> **Task item**
Return the data word for word. Pictures are to be omitted.

═════ Data to process ═════

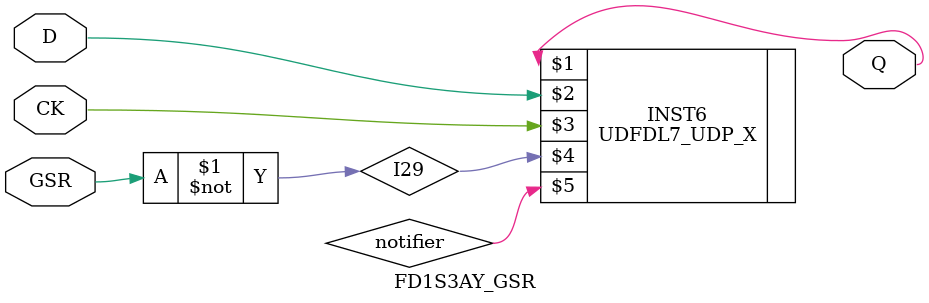
<source format=v>
`resetall
`timescale 1 ns / 100 ps

/* Created by DB2VERILOG Version 1.0.1.1 on Tue Apr  5 13:49:32 1994 */
/* module compiled from "lsl2db 3.6.4" run */

module FD1S3AY_GSR (D, CK, GSR, Q);
input  D, CK, GSR;
output Q;
reg notifier; 

not INST34 (I29, GSR);
UDFDL7_UDP_X INST6 (Q, D, CK, I29, notifier); 


endmodule


</source>
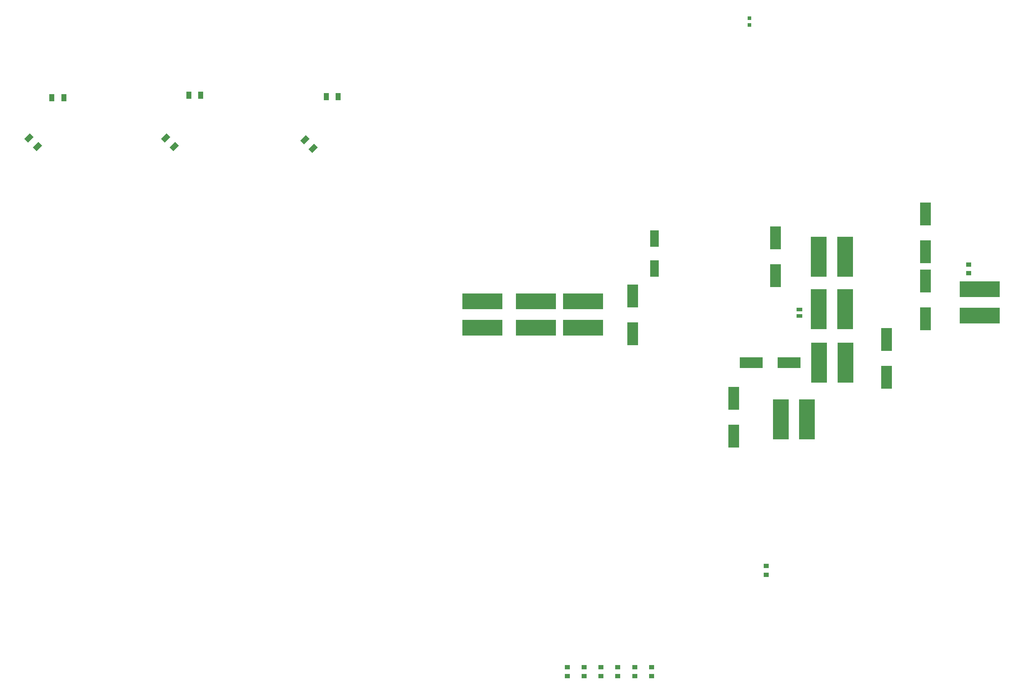
<source format=gbr>
%TF.GenerationSoftware,Altium Limited,Altium Designer,21.6.4 (81)*%
G04 Layer_Color=8421504*
%FSLAX43Y43*%
%MOMM*%
%TF.SameCoordinates,76D5CAF9-2094-4FD7-9A7B-915B2AFADFAF*%
%TF.FilePolarity,Positive*%
%TF.FileFunction,Paste,Top*%
%TF.Part,Single*%
G01*
G75*
%TA.AperFunction,SMDPad,CuDef*%
%ADD17R,2.500X5.500*%
%ADD18R,5.500X2.500*%
%ADD19R,3.750X9.500*%
%ADD20R,9.500X3.750*%
%ADD21R,1.200X1.100*%
%ADD22R,1.350X0.950*%
%ADD23R,2.000X4.000*%
%ADD24R,0.900X0.850*%
G04:AMPARAMS|DCode=25|XSize=1.8mm|YSize=1.3mm|CornerRadius=0mm|HoleSize=0mm|Usage=FLASHONLY|Rotation=45.000|XOffset=0mm|YOffset=0mm|HoleType=Round|Shape=Rectangle|*
%AMROTATEDRECTD25*
4,1,4,-0.177,-1.096,-1.096,-0.177,0.177,1.096,1.096,0.177,-0.177,-1.096,0.0*
%
%ADD25ROTATEDRECTD25*%

%ADD26R,1.300X1.800*%
D17*
X250000Y112500D02*
D03*
Y103500D02*
D03*
X180575Y84050D02*
D03*
Y93050D02*
D03*
X204525Y68775D02*
D03*
Y59775D02*
D03*
X240775Y73725D02*
D03*
Y82725D02*
D03*
X214450Y97825D02*
D03*
Y106825D02*
D03*
X250000Y96625D02*
D03*
Y87625D02*
D03*
D18*
X208625Y77175D02*
D03*
X217625D02*
D03*
D19*
X231025Y77175D02*
D03*
X224775D02*
D03*
X230900Y102350D02*
D03*
X224650D02*
D03*
X224650Y89883D02*
D03*
X230900D02*
D03*
X215650Y63725D02*
D03*
X221900D02*
D03*
D20*
X262800Y94650D02*
D03*
Y88400D02*
D03*
X144872Y85525D02*
D03*
Y91775D02*
D03*
X157565Y85525D02*
D03*
Y91775D02*
D03*
X168750Y85525D02*
D03*
Y91775D02*
D03*
D21*
X260200Y98418D02*
D03*
Y100518D02*
D03*
X212225Y26825D02*
D03*
Y28925D02*
D03*
X169021Y4871D02*
D03*
Y2771D02*
D03*
X173021Y4871D02*
D03*
Y2771D02*
D03*
X165021D02*
D03*
X177021D02*
D03*
X181021D02*
D03*
X185021D02*
D03*
X165021Y4871D02*
D03*
X177021D02*
D03*
X181021D02*
D03*
X185021D02*
D03*
D22*
X220100Y88325D02*
D03*
Y89825D02*
D03*
D23*
X185750Y106675D02*
D03*
Y99575D02*
D03*
D24*
X208246Y158967D02*
D03*
Y157417D02*
D03*
D25*
X37392Y130508D02*
D03*
X39408Y128492D02*
D03*
X71808D02*
D03*
X69792Y130508D02*
D03*
X102792Y130108D02*
D03*
X104808Y128092D02*
D03*
D26*
X75275Y140700D02*
D03*
X78125D02*
D03*
X107875Y140400D02*
D03*
X110725D02*
D03*
X42825Y140100D02*
D03*
X45675D02*
D03*
%TF.MD5,9f9df52619c7d51f73451bc1cae1435b*%
M02*

</source>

═════

> **Exercise solution**
<source format=v>
`resetall
`timescale 1 ns / 100 ps

/* Created by DB2VERILOG Version 1.0.1.1 on Tue Apr  5 13:49:32 1994 */
/* module compiled from "lsl2db 3.6.4" run */

module FD1S3AY_GSR (D, CK, GSR, Q);
input  D, CK, GSR;
output Q;
reg notifier; 

not INST34 (I29, GSR);
UDFDL7_UDP_X INST6 (Q, D, CK, I29, notifier); 


endmodule


</source>
<source format=gbr>
%TF.GenerationSoftware,Altium Limited,Altium Designer,21.6.4 (81)*%
G04 Layer_Color=8421504*
%FSLAX43Y43*%
%MOMM*%
%TF.SameCoordinates,76D5CAF9-2094-4FD7-9A7B-915B2AFADFAF*%
%TF.FilePolarity,Positive*%
%TF.FileFunction,Paste,Top*%
%TF.Part,Single*%
G01*
G75*
%TA.AperFunction,SMDPad,CuDef*%
%ADD17R,2.500X5.500*%
%ADD18R,5.500X2.500*%
%ADD19R,3.750X9.500*%
%ADD20R,9.500X3.750*%
%ADD21R,1.200X1.100*%
%ADD22R,1.350X0.950*%
%ADD23R,2.000X4.000*%
%ADD24R,0.900X0.850*%
G04:AMPARAMS|DCode=25|XSize=1.8mm|YSize=1.3mm|CornerRadius=0mm|HoleSize=0mm|Usage=FLASHONLY|Rotation=45.000|XOffset=0mm|YOffset=0mm|HoleType=Round|Shape=Rectangle|*
%AMROTATEDRECTD25*
4,1,4,-0.177,-1.096,-1.096,-0.177,0.177,1.096,1.096,0.177,-0.177,-1.096,0.0*
%
%ADD25ROTATEDRECTD25*%

%ADD26R,1.300X1.800*%
D17*
X250000Y112500D02*
D03*
Y103500D02*
D03*
X180575Y84050D02*
D03*
Y93050D02*
D03*
X204525Y68775D02*
D03*
Y59775D02*
D03*
X240775Y73725D02*
D03*
Y82725D02*
D03*
X214450Y97825D02*
D03*
Y106825D02*
D03*
X250000Y96625D02*
D03*
Y87625D02*
D03*
D18*
X208625Y77175D02*
D03*
X217625D02*
D03*
D19*
X231025Y77175D02*
D03*
X224775D02*
D03*
X230900Y102350D02*
D03*
X224650D02*
D03*
X224650Y89883D02*
D03*
X230900D02*
D03*
X215650Y63725D02*
D03*
X221900D02*
D03*
D20*
X262800Y94650D02*
D03*
Y88400D02*
D03*
X144872Y85525D02*
D03*
Y91775D02*
D03*
X157565Y85525D02*
D03*
Y91775D02*
D03*
X168750Y85525D02*
D03*
Y91775D02*
D03*
D21*
X260200Y98418D02*
D03*
Y100518D02*
D03*
X212225Y26825D02*
D03*
Y28925D02*
D03*
X169021Y4871D02*
D03*
Y2771D02*
D03*
X173021Y4871D02*
D03*
Y2771D02*
D03*
X165021D02*
D03*
X177021D02*
D03*
X181021D02*
D03*
X185021D02*
D03*
X165021Y4871D02*
D03*
X177021D02*
D03*
X181021D02*
D03*
X185021D02*
D03*
D22*
X220100Y88325D02*
D03*
Y89825D02*
D03*
D23*
X185750Y106675D02*
D03*
Y99575D02*
D03*
D24*
X208246Y158967D02*
D03*
Y157417D02*
D03*
D25*
X37392Y130508D02*
D03*
X39408Y128492D02*
D03*
X71808D02*
D03*
X69792Y130508D02*
D03*
X102792Y130108D02*
D03*
X104808Y128092D02*
D03*
D26*
X75275Y140700D02*
D03*
X78125D02*
D03*
X107875Y140400D02*
D03*
X110725D02*
D03*
X42825Y140100D02*
D03*
X45675D02*
D03*
%TF.MD5,9f9df52619c7d51f73451bc1cae1435b*%
M02*

</source>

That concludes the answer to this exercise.